Who are the startups in the space?

At least six biotech startups have launched since 2017 to address shortfalls in cell and gene therapy manufacturing.

The most richly funded, ElevateBio, has raised about $1.3 billion since it began working with drugmakers. It’s also spun out its own biotech startup with Boston Children’s Hospital to develop more convenient alternatives to current cancer cell therapies.

More recently, Ascend Cell & Gene Therapies in the U.K. emerged from stealth armed with $130 million in funding and led by industry veterans. It’s focused on adeno-associated viruses, a heavily used type of viral vector, and has acquired some of its capacity and technology from the struggling Freeline Therapeutics.
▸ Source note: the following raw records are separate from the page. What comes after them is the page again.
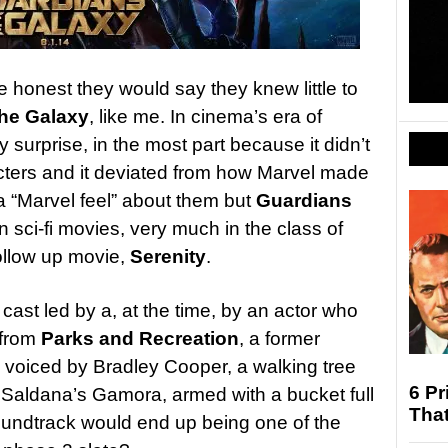
 honest they would say they knew little to
the Galaxy
, like me. In cinema’s era of
 surprise, in the most part because it didn’t
cters and it deviated from how Marvel made
a “Marvel feel” about them but
Guardians
n sci-fi movies, very much in the class of
ollow up movie,
Serenity
.
ast led by a, at the time, by an actor who
 from
Parks and Recreation
, a former
a voiced by Bradley Cooper, a walking tree
6 Pr
 Saldana’s Gamora, armed with a bucket full
Tha
undtrack would end up being one of the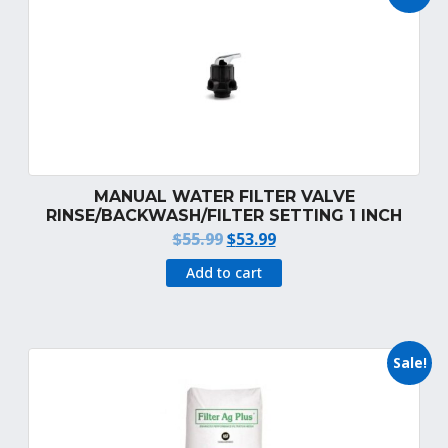
MANUAL WATER FILTER VALVE
RINSE/BACKWASH/FILTER SETTING 1 INCH
Original
Current
$
55.99
$
53.99
price
price
Add to cart
was:
is:
$55.99.
$53.99.
Sale!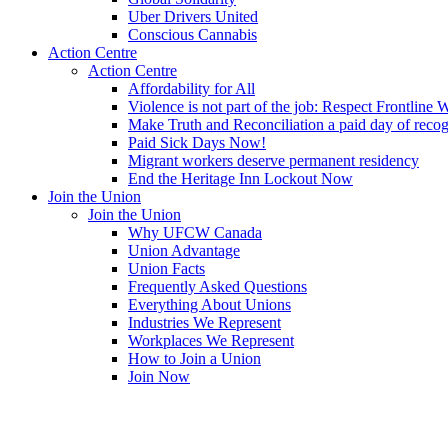
Uber Drivers United
Conscious Cannabis
Action Centre
Action Centre
Affordability for All
Violence is not part of the job: Respect Frontline 
Make Truth and Reconciliation a paid day of reco
Paid Sick Days Now!
Migrant workers deserve permanent residency
End the Heritage Inn Lockout Now
Join the Union
Join the Union
Why UFCW Canada
Union Advantage
Union Facts
Frequently Asked Questions
Everything About Unions
Industries We Represent
Workplaces We Represent
How to Join a Union
Join Now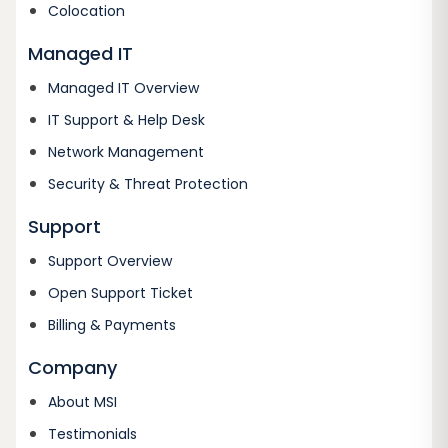
Colocation
Managed IT
Managed IT Overview
IT Support & Help Desk
Network Management
Security & Threat Protection
Support
Support Overview
Open Support Ticket
Billing & Payments
Company
About MSI
Testimonials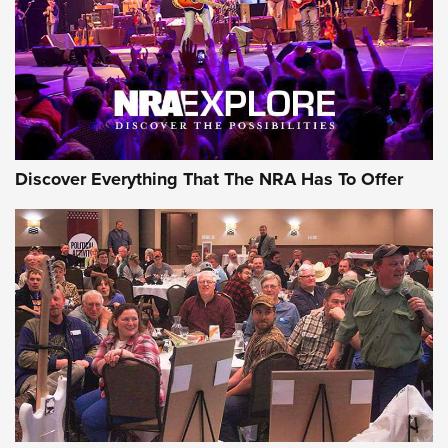
Discover Everything That The NRA Has To Offer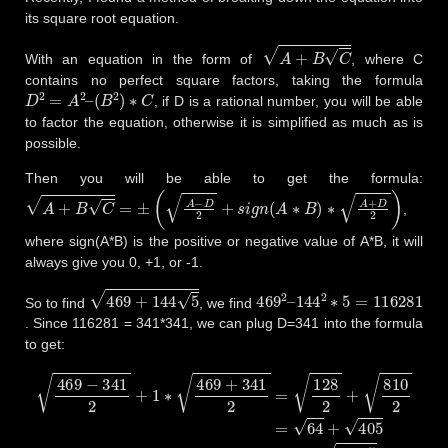
its square root equation.
A
+
B
C
With an equation in the form of
, where C
contains no perfect square factors, taking the formula
D
2
=
A
2
–
(
B
2
)
∗
C
, if D is a rational number, you will be able
to factor the equation, otherwise it is simplified as much as is
possible.
Then you will be able to get the formula:
A
+
B
C
=
±
(
A
−
D
2
+
s
i
g
n
(
A
∗
B
)
∗
A
+
D
2
)
,
where sign(A*B) is the positive or negative value of A*B, it will
always give you 0, +1, or -1.
469
+
144
5
469
144
2
2
–
∗
5
=
116281
So to find
, we find
. Since 116281 = 341*341, we can plug D=341 into the formula
to get:
469
−
341
2
+
1
∗
469
+
341
2
=
128
2
+
810
2
=
64
+
405
=
8
+
81
∗
5
=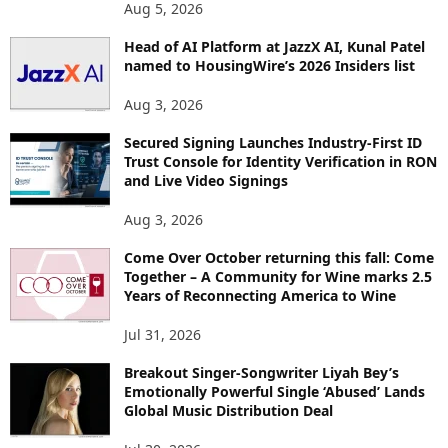
O
Aug 5, 2026
P
I
Head of AI Platform at JazzX AI, Kunal Patel
named to HousingWire’s 2026 Insiders list
C
S
Aug 3, 2026
Secured Signing Launches Industry-First ID
Trust Console for Identity Verification in RON
and Live Video Signings
Aug 3, 2026
Come Over October returning this fall: Come
Together – A Community for Wine marks 2.5
Years of Reconnecting America to Wine
Jul 31, 2026
Breakout Singer-Songwriter Liyah Bey’s
Emotionally Powerful Single ‘Abused’ Lands
Global Music Distribution Deal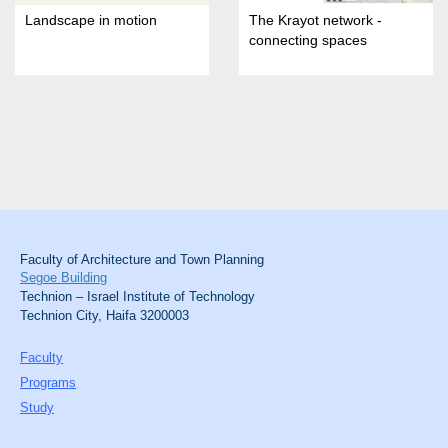
Landscape in motion
The Krayot network -
connecting spaces
Faculty of Architecture and Town Planning
Segoe Building
Technion – Israel Institute of Technology
Technion City, Haifa 3200003
Faculty
Programs
Study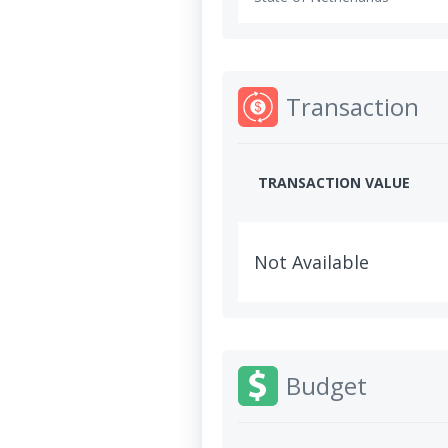
Transaction
TRANSACTION VALUE
Not Available
Budget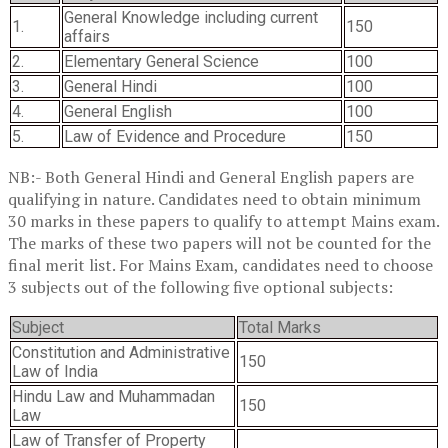
General Knowledge including current
1.
150
affairs
2.
Elementary General Science
100
3.
General Hindi
100
4.
General English
100
5.
Law of Evidence and Procedure
150
NB:- Both General Hindi and General English papers are
qualifying in nature. Candidates need to obtain minimum
30 marks in these papers to qualify to attempt Mains exam.
The marks of these two papers will not be counted for the
final merit list. For Mains Exam, candidates need to choose
3 subjects out of the following five optional subjects:
Subject
Total Marks
Constitution and Administrative
150
Law of India
Hindu Law and Muhammadan
150
Law
Law of Transfer of Property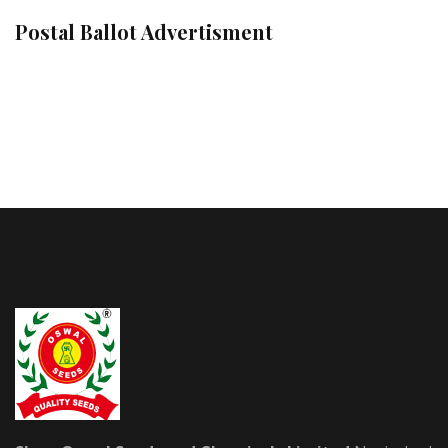
Postal Ballot Advertisment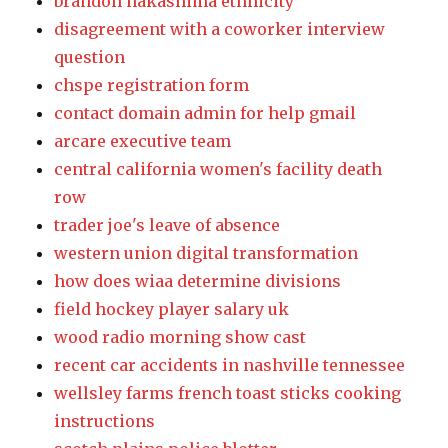
brandon nakashima ethnicity
disagreement with a coworker interview
question
chspe registration form
contact domain admin for help gmail
arcare executive team
central california women's facility death
row
trader joe's leave of absence
western union digital transformation
how does wiaa determine divisions
field hockey player salary uk
wood radio morning show cast
recent car accidents in nashville tennessee
wellsley farms french toast sticks cooking
instructions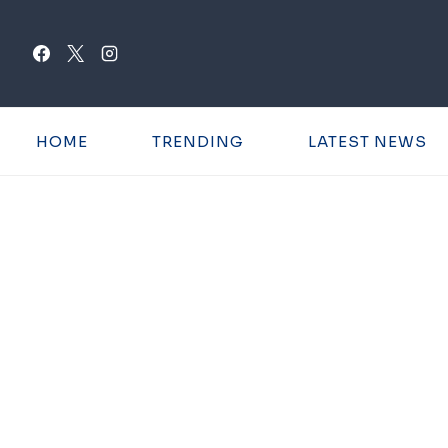
Skip
to
content
HOME
TRENDING
LATEST NEWS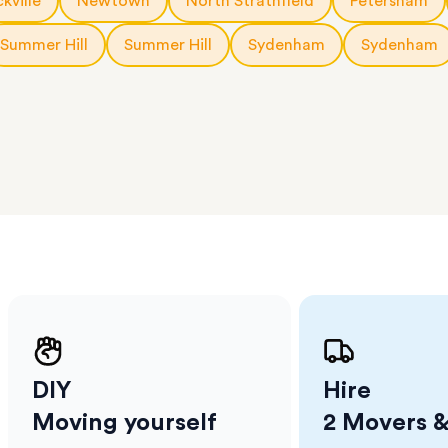
kville
Newtown
North Strathfield
Petersham
erraces
ght
Summer Hill
Summer Hill
Sydenham
Sydenham
 items
. Our
,
ort
DIY
Hire
Moving yourself
2 Movers &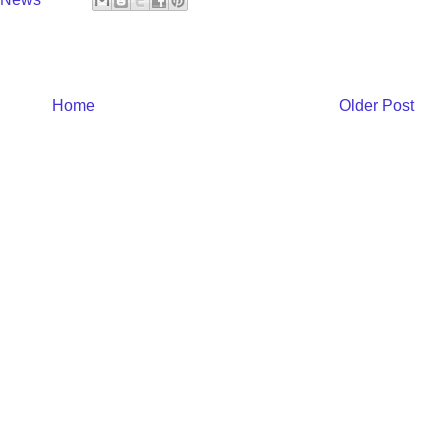
Home
Older Post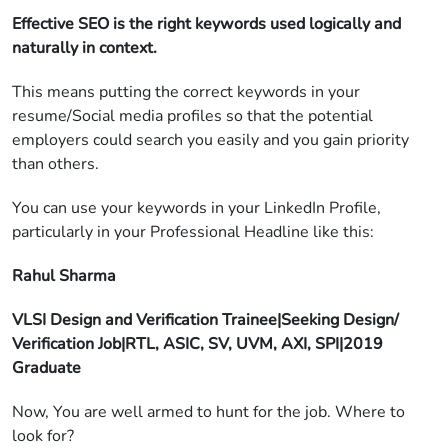
Effective SEO is the right keywords used logically and
naturally in context.
This means putting the correct keywords in your
resume/Social media profiles so that the potential
employers could search you easily and you gain priority
than others.
You can use your keywords in your LinkedIn Profile,
particularly in your Professional Headline like this:
Rahul Sharma
VLSI Design and Verification Trainee|Seeking Design/
Verification Job|RTL, ASIC, SV, UVM, AXI, SPI|2019
Graduate
Now, You are well armed to hunt for the job. Where to
look for?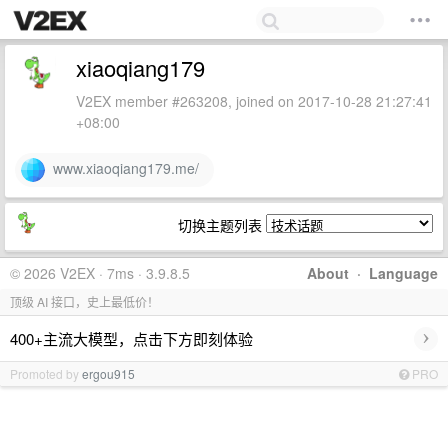
xiaoqiang179
V2EX member #263208, joined on 2017-10-28 21:27:41
+08:00
www.xiaoqiang179.me/
切换主题列表
© 2026 V2EX · 7ms · 3.9.8.5
About
·
Language
顶级 AI 接口，史上最低价！
›
400+主流大模型，点击下方即刻体验
Promoted by
ergou915
PRO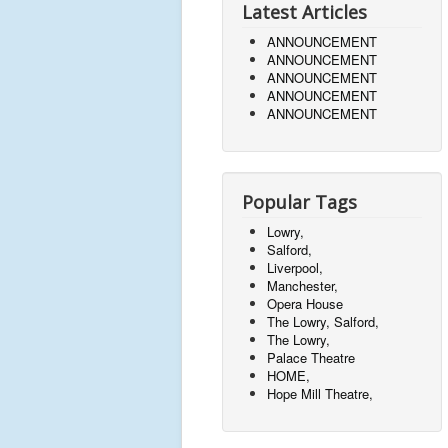
Latest Articles
ANNOUNCEMENT
ANNOUNCEMENT
ANNOUNCEMENT
ANNOUNCEMENT
ANNOUNCEMENT
Popular Tags
Lowry,
Salford,
Liverpool,
Manchester,
Opera House
The Lowry, Salford,
The Lowry,
Palace Theatre
HOME,
Hope Mill Theatre,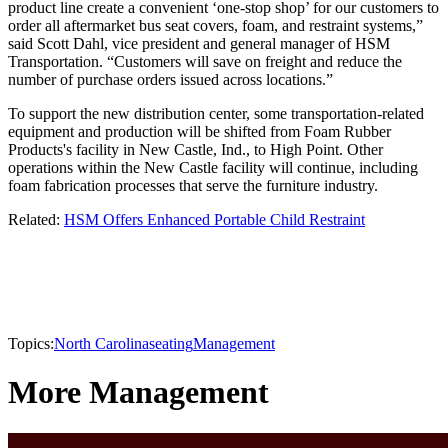
product line create a convenient ‘one-stop shop’ for our customers to
order all aftermarket bus seat covers, foam, and restraint systems,”
said Scott Dahl, vice president and general manager of HSM
Transportation. “Customers will save on freight and reduce the
number of purchase orders issued across locations.”
To support the new distribution center, some transportation-related
equipment and production will be shifted from Foam Rubber
Products's facility in New Castle, Ind., to High Point. Other
operations within the New Castle facility will continue, including
foam fabrication processes that serve the furniture industry.
Related:
HSM Offers Enhanced Portable Child Restraint
Topics:
North Carolina
seating
Management
More Management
“AAV manufacturing is complex and needs teams that show real expertise and ownership,” said one of Ascend’s founding investors, Tim Funnell of Monograph Capital, in a statement on the company’s launch. “This led many advanced modality biotech developers to build their own internal CMC capabilities. However, these companies are now finding it difficult to sustain and fully utilize their facilities.”

There are smaller ventures, too. A pair of University of Pennsylvania researchers who worked on the cell therapy Kymriah and the gene therapies Zolgensma and Luxturna launched VintaBio last April. Months before in January 2023, biotech startup creator Versant Ventures debuted Vector BioMed to help supply startups with the "lentiviral" vectors often used in ex vivo treatments.